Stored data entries
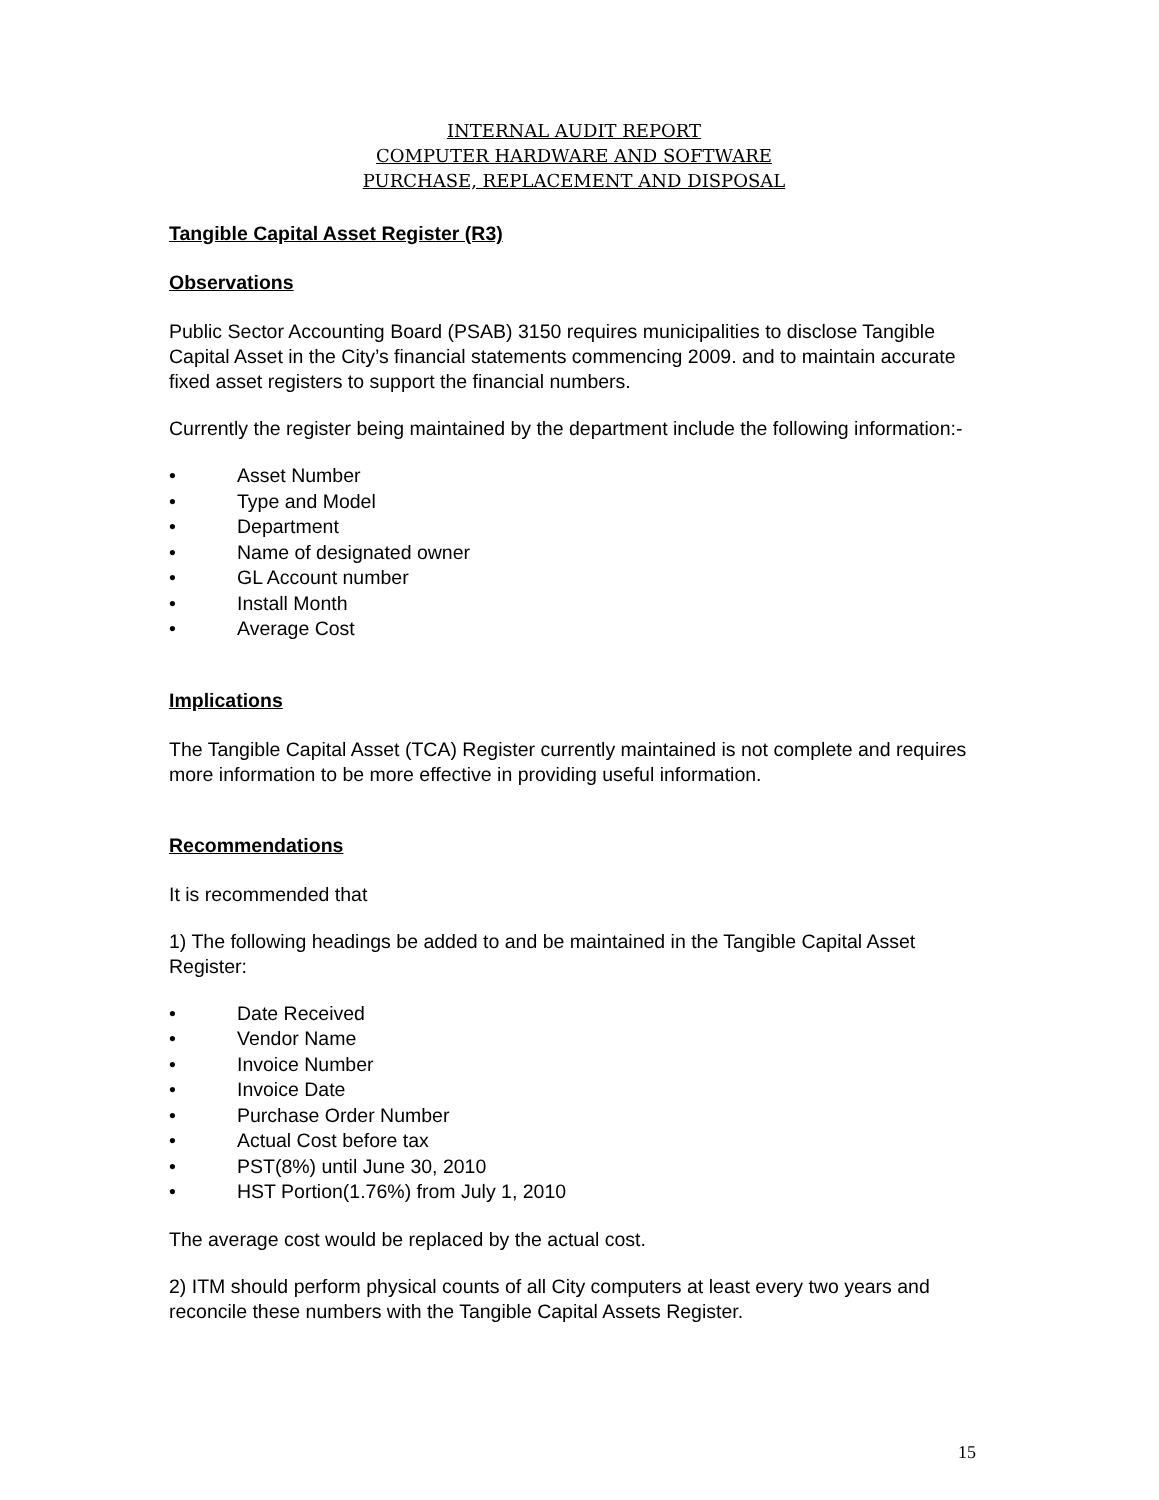INTERNAL AUDIT REPORT
COMPUTER HARDWARE AND SOFTWARE
PURCHASE, REPLACEMENT AND DISPOSAL
Tangible Capital Asset Register (R3)
Observations
Public Sector Accounting Board (PSAB) 3150 requires municipalities to disclose Tangible Capital Asset in the City’s financial statements commencing 2009. and to maintain accurate fixed asset registers to support the financial numbers.
Currently the register being maintained by the department include the following information:-
• Asset Number
• Type and Model
• Department
• Name of designated owner
• GL Account number
• Install Month
• Average Cost
Implications
The Tangible Capital Asset (TCA) Register currently maintained is not complete and requires more information to be more effective in providing useful information.
Recommendations
It is recommended that
1) The following headings be added to and be maintained in the Tangible Capital Asset Register:
• Date Received
• Vendor Name
• Invoice Number
• Invoice Date
• Purchase Order Number
• Actual Cost before tax
• PST(8%) until June 30, 2010
• HST Portion(1.76%) from July 1, 2010
The average cost would be replaced by the actual cost.
2) ITM should perform physical counts of all City computers at least every two years and reconcile these numbers with the Tangible Capital Assets Register.
15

> TASK REQUIREMENTS
Pull every line containing the word "Name" out of the entries above.

> FINAL ANSWER
• Name of designated owner
• Vendor Name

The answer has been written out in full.